**Given problem**
Extract from the listing below every line starting with the one that contains "family: Muricidae" and running through the final line of the listing. Reproduce each line word for word, including both the first and the last.

☆ ☆ ☆ ☆ ☆

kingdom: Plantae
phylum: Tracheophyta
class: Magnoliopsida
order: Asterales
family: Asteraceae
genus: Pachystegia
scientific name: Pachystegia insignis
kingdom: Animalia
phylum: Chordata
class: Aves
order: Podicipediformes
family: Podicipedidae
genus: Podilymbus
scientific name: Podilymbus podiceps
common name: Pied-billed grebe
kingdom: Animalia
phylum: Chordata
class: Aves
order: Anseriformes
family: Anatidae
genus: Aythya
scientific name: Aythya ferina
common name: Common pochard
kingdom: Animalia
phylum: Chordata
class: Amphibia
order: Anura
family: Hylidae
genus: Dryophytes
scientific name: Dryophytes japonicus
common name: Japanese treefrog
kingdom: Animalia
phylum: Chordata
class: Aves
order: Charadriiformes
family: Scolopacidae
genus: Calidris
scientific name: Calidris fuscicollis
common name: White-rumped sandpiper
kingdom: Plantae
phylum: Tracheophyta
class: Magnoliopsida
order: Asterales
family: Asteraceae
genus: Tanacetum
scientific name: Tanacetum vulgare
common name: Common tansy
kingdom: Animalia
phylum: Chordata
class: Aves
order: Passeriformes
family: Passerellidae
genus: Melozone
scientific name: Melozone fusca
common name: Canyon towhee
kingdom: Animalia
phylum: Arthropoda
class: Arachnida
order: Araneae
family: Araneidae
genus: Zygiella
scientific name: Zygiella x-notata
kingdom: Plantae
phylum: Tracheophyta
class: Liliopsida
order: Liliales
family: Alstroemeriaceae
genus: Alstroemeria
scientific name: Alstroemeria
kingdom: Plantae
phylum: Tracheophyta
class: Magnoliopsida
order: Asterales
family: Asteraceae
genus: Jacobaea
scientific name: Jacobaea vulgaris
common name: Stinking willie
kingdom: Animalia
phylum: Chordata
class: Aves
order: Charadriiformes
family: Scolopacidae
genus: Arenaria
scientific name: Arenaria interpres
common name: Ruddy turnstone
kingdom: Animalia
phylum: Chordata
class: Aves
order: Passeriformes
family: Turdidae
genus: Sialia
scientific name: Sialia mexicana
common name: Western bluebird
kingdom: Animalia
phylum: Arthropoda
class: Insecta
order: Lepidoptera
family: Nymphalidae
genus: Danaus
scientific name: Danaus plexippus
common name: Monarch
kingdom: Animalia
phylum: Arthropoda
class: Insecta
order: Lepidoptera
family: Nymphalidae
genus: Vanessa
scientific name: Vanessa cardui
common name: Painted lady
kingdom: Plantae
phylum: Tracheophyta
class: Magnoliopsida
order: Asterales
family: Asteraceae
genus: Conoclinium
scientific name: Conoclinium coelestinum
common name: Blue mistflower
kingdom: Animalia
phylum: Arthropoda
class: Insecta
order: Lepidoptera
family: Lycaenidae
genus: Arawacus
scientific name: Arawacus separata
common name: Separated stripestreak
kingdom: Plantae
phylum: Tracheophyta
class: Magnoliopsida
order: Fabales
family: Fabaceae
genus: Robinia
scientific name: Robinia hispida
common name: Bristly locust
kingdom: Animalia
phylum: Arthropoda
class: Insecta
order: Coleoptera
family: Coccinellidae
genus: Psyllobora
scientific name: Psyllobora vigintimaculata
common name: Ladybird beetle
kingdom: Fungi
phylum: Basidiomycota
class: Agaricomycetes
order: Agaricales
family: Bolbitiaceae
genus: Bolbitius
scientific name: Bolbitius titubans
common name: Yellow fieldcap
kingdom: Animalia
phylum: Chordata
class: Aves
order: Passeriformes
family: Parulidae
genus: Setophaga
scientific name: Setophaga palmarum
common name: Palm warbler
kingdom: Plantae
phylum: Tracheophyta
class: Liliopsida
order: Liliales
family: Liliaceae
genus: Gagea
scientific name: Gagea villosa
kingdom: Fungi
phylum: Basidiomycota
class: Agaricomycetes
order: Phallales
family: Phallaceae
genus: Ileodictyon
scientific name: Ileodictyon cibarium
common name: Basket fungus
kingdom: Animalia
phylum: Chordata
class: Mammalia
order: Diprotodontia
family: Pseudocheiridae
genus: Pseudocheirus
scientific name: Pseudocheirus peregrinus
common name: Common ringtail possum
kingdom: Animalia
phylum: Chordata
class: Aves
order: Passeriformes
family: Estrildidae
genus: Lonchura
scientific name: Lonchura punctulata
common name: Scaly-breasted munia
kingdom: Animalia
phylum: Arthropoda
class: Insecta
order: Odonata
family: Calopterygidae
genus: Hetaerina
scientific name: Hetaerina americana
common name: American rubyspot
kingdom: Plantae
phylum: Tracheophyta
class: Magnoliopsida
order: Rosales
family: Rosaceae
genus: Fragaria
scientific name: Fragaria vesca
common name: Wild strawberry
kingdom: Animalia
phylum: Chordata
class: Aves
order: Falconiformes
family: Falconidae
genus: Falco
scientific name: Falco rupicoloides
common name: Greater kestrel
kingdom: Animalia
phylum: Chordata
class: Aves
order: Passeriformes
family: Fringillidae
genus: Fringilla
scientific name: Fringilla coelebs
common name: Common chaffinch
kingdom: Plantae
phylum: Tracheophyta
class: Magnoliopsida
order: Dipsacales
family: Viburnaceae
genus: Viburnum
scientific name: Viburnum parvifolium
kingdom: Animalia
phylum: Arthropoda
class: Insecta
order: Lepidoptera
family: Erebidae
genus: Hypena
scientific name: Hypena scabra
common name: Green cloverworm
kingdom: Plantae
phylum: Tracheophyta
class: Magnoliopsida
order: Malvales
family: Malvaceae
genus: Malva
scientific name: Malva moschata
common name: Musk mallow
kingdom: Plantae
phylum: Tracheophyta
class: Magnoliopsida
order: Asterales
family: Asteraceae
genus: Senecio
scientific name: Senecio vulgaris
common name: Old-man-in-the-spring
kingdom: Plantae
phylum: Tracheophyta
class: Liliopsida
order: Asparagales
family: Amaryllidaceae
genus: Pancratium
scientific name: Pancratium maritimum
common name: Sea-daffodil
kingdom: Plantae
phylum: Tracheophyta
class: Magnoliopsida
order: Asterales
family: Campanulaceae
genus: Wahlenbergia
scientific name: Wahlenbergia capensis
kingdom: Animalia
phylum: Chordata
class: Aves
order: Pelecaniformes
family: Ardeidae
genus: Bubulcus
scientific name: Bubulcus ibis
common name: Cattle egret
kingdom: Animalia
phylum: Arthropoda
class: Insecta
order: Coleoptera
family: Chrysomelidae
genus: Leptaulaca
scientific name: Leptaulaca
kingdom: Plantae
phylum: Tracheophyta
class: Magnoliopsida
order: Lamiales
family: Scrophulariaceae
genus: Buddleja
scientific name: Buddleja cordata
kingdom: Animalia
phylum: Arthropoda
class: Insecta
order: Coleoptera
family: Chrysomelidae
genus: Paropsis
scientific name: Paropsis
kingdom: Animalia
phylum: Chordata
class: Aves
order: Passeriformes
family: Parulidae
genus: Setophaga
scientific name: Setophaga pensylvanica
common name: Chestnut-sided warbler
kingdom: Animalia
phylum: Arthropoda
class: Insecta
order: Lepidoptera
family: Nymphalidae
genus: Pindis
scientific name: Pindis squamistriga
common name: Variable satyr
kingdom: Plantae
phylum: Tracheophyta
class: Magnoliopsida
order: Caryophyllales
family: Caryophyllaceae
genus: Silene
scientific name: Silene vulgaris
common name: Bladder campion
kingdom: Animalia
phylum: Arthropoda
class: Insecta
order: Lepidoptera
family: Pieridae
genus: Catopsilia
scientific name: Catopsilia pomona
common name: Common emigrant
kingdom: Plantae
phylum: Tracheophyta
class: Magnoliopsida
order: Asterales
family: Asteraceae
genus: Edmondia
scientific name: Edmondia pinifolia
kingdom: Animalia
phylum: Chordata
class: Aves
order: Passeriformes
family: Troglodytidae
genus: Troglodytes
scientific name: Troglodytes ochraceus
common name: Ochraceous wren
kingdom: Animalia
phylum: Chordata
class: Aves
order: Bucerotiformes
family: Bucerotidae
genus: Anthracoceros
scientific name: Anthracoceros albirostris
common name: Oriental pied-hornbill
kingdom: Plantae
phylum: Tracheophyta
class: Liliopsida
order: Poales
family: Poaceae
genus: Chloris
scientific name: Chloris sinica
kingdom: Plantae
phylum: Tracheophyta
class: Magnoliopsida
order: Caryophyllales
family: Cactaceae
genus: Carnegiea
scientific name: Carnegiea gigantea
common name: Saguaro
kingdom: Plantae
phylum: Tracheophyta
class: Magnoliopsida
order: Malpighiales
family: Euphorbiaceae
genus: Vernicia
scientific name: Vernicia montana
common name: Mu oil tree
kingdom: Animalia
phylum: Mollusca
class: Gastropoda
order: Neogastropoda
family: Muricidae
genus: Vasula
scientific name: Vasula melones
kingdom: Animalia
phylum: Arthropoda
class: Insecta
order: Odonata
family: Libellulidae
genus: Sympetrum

☆ ☆ ☆ ☆ ☆

**Output of the exercise**
family: Muricidae
genus: Vasula
scientific name: Vasula melones
kingdom: Animalia
phylum: Arthropoda
class: Insecta
order: Odonata
family: Libellulidae
genus: Sympetrum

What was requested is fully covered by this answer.